景明明讲:“我研究过了法证对你找到的那块石头的报告,上面蹭到的苔藓上,有白饭果的汁液,以及某种东南亚那边过来的无污染肥料。这种肥料很特别,我去查了,严文在网上也查了,全夏海都没有引进这款化肥。而程飞半年前去了东南亚那边玩,他有一个做果园生意的朋友,应该是他朋友给他的。这是比较微妙的一个环境证据,可以对比他家的土壤、以及所有铲子上的痕迹。除非他已经丢掉了,不然那把既铲过白饭果泥,又用作埋尸工具的铲子是能锁定的。不过这些证据还是不够硬,除非有更关键的证据。”
肖甜梨讲:“我可以帮你圈出那具骸骨的主人范围。现在,我们先谈谈杀妻案。我看了丈夫的口供,他很冷静,报警时说的话也是,‘她到了晚上十二点四十二分还不见回来。她从来没试过这样。

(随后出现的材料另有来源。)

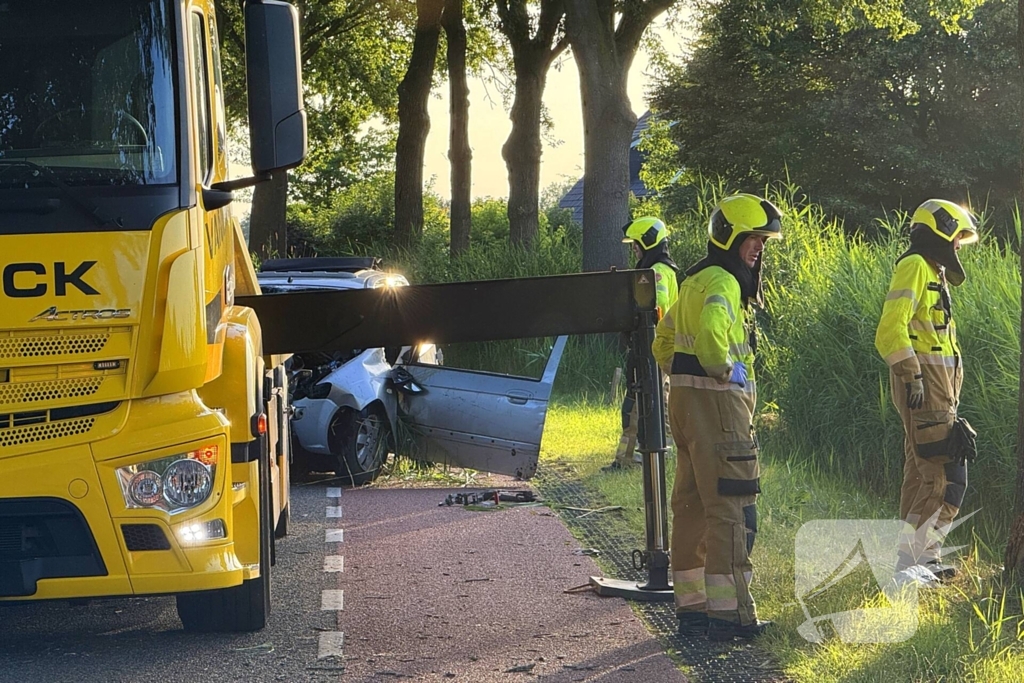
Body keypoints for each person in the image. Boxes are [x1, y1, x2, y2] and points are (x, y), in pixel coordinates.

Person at [653, 193, 780, 640]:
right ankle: (732, 618)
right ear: (731, 238)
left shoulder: (693, 279)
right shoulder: (725, 281)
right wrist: (727, 372)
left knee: (689, 505)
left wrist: (683, 376)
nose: (760, 248)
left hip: (684, 403)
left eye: (763, 241)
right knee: (731, 507)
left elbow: (661, 343)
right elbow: (710, 340)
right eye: (754, 239)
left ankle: (692, 610)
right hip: (720, 406)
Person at [874, 199, 978, 581]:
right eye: (955, 238)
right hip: (926, 387)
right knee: (945, 475)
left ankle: (917, 562)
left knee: (921, 475)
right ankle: (917, 562)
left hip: (937, 388)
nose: (957, 248)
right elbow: (889, 329)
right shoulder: (915, 266)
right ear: (940, 233)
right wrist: (913, 374)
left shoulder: (928, 269)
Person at [604, 217, 679, 471]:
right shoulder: (663, 269)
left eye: (636, 243)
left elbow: (654, 308)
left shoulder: (656, 272)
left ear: (648, 241)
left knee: (637, 402)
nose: (634, 248)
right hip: (659, 347)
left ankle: (627, 460)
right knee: (659, 401)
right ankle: (660, 455)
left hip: (651, 346)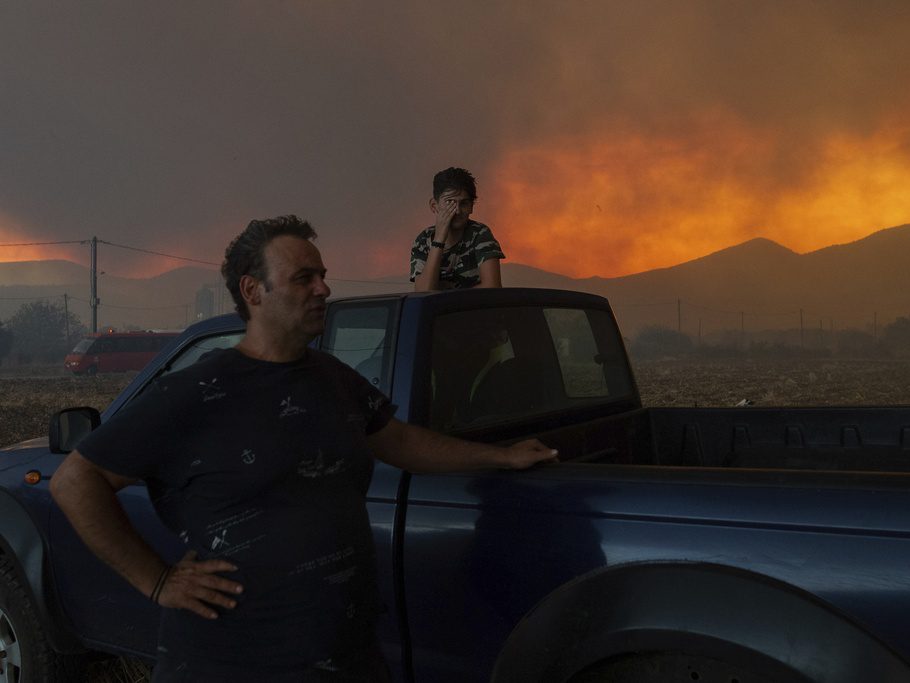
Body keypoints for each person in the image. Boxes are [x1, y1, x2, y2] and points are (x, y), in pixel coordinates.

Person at [50, 215, 556, 682]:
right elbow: (76, 480)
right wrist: (157, 582)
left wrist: (501, 456)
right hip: (233, 663)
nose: (323, 289)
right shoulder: (194, 392)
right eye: (303, 278)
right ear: (253, 291)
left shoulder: (333, 379)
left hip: (346, 654)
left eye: (322, 275)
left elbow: (399, 441)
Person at [410, 167, 504, 291]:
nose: (457, 210)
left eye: (464, 203)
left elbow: (493, 287)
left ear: (471, 207)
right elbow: (422, 292)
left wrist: (446, 295)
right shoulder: (424, 240)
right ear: (434, 206)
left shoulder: (479, 234)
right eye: (450, 202)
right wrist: (439, 239)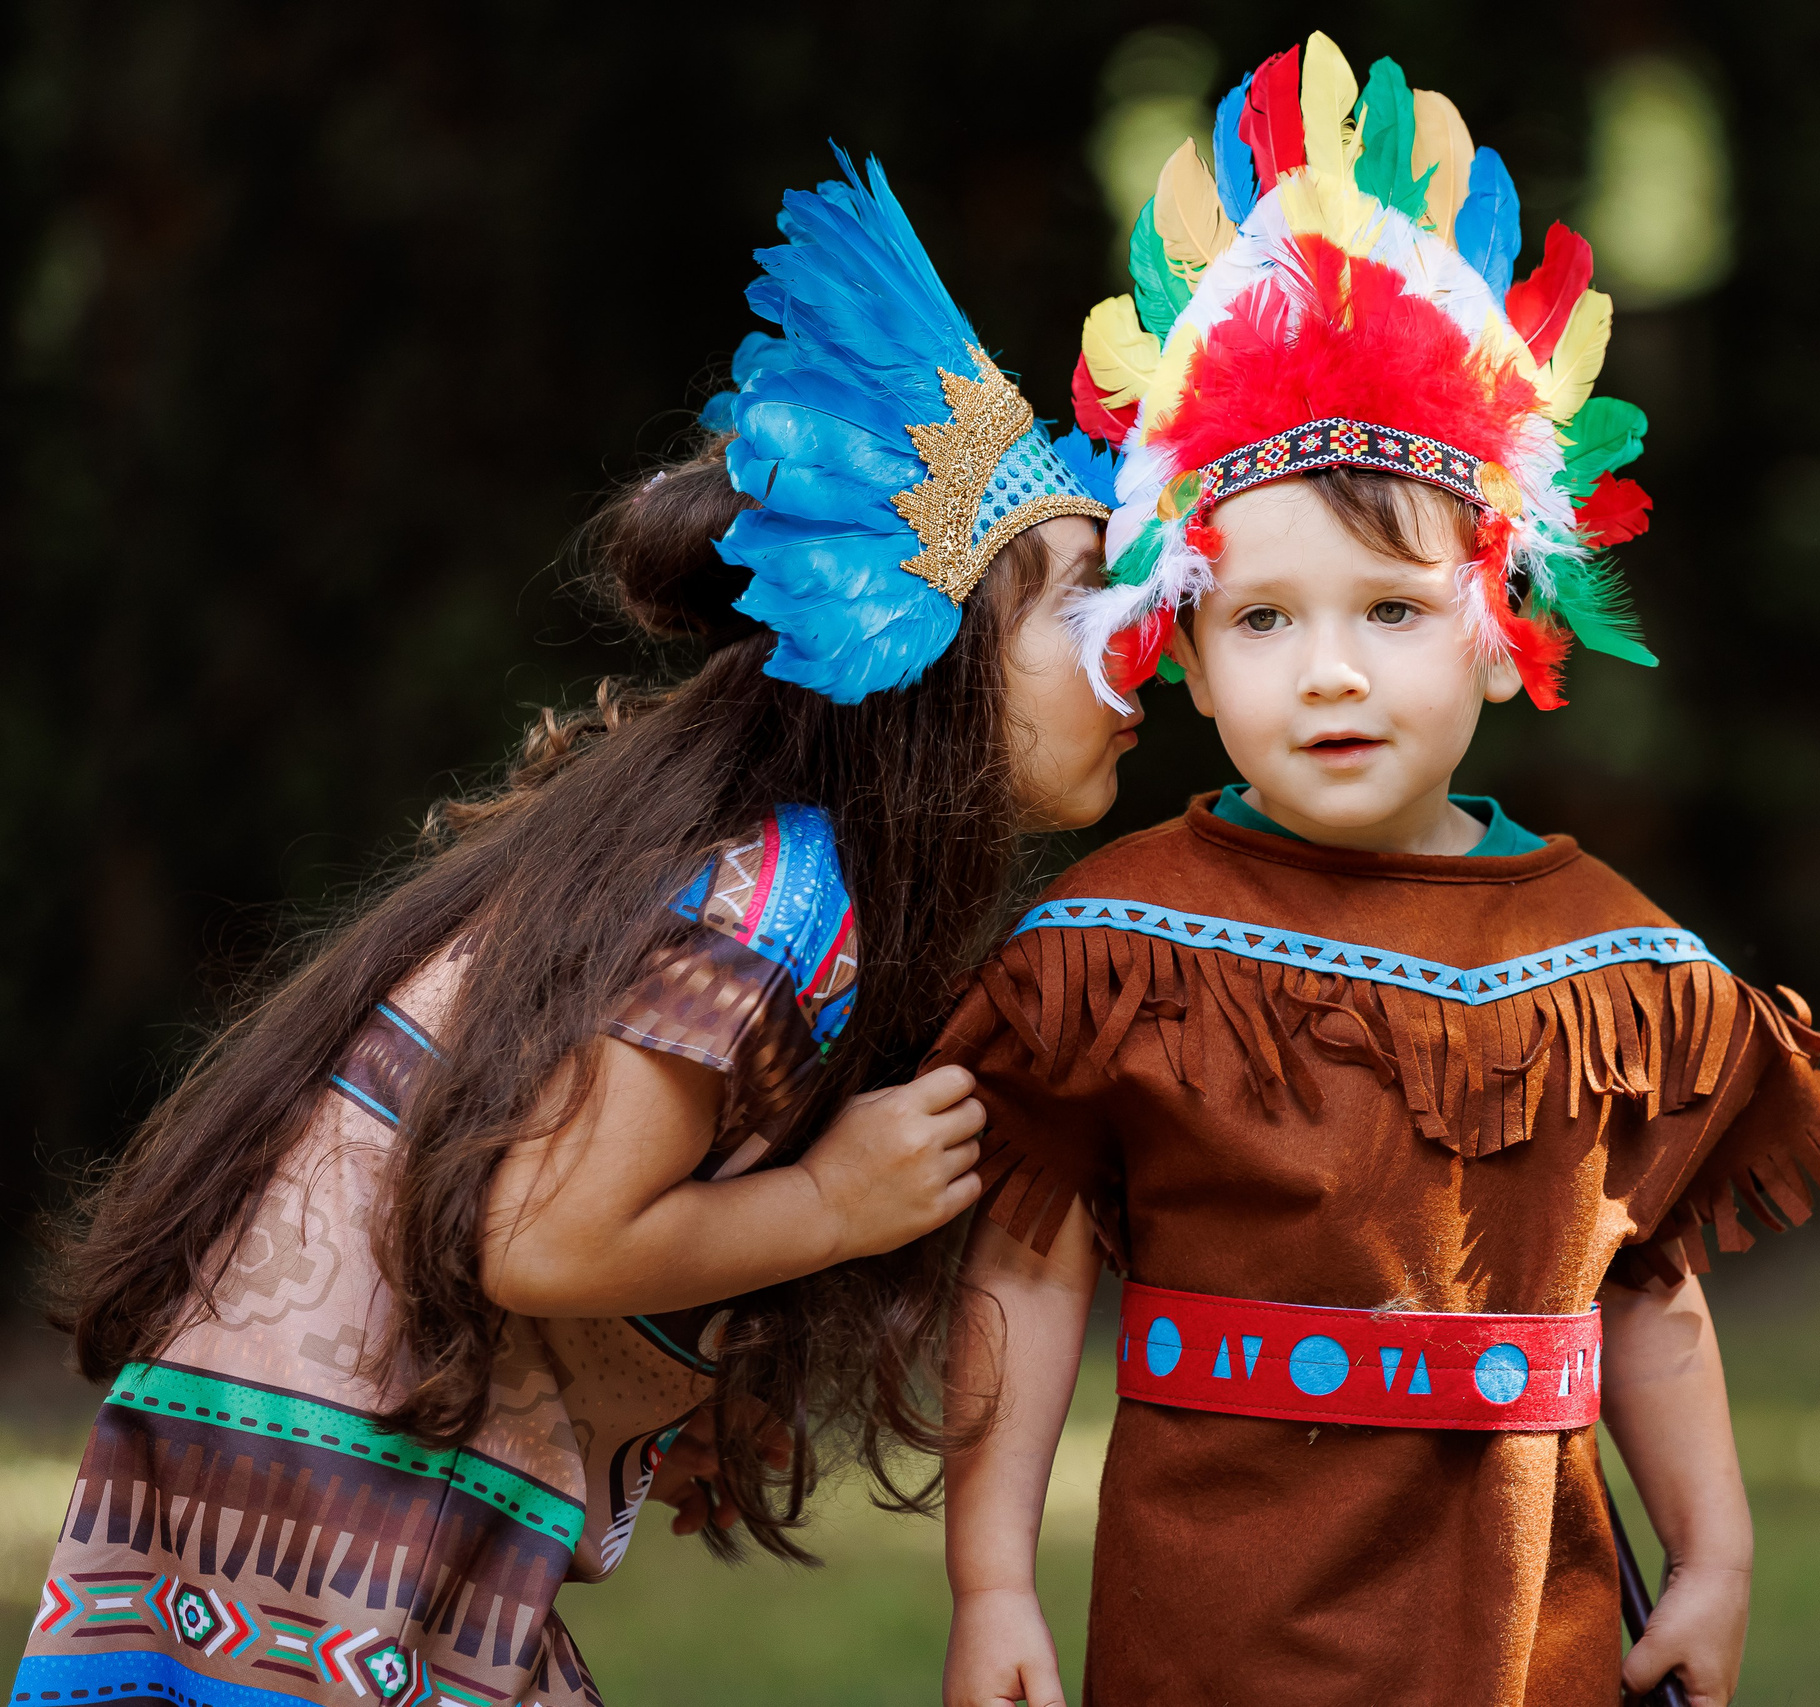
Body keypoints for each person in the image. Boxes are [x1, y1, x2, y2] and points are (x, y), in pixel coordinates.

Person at [21, 152, 1134, 1707]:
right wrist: (831, 1207)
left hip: (299, 1515)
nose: (1139, 650)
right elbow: (544, 1235)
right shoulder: (775, 894)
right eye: (1082, 600)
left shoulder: (757, 867)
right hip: (309, 1542)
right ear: (931, 650)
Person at [931, 36, 1820, 1707]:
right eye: (1265, 621)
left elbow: (1647, 1280)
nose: (1332, 673)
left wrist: (1716, 1556)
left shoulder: (1611, 969)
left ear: (1504, 634)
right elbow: (1024, 1262)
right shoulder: (1116, 948)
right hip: (1213, 1629)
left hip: (1530, 1633)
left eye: (1392, 612)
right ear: (1186, 662)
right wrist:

我等到了第叁天,还打不通她电话后,报了警。像她这种没什么脑子,连小区都会走迷路,分不清东西南北的人,怎么可能会离家出走?!’条理很清晰,没见一点乱,连时间都精确到了两分钟,背台词一样。这个男人有可疑,而且妻子死亡案件了,有百分之九十的可能,就是丈夫杀的。你们重点盯他,会有意想不到的发现的。尾楼水箱里的女人,脸部被严重破坏,这是私仇的代表,是熟人作案。女人没有穿衣服,这是羞辱的象征。凶手心理变态,存在精神病变的情况。女人的十个手指头被砍掉了,但又用止血布带紧紧捆绑束缚,是为了不让大量血液污染水箱,出现异常。但是这个凶手忽略了,尸体迟早是会腐败的,即使只是烂尾的楼,丢空了有叁年都不开建,不完工,但迟早是会被发现的。且凶手并不把尸体运出小区,扔去更远的地方,证明这个凶手的智商很一般,学历也偏低,但那把嘴能说,很会哄女人开心。这点和丈夫的学历,以及画像对上。”
严文一怔,从电脑里抬起头来,“肖大侦探,这么好心,不收钱给我们景队做案情分析了?”
肖甜梨冷笑了一下,斜睨他一眼,讲道:“以后你们景队的案子,我会免费。但你们别的组找我帮忙,就没有折头打啦!”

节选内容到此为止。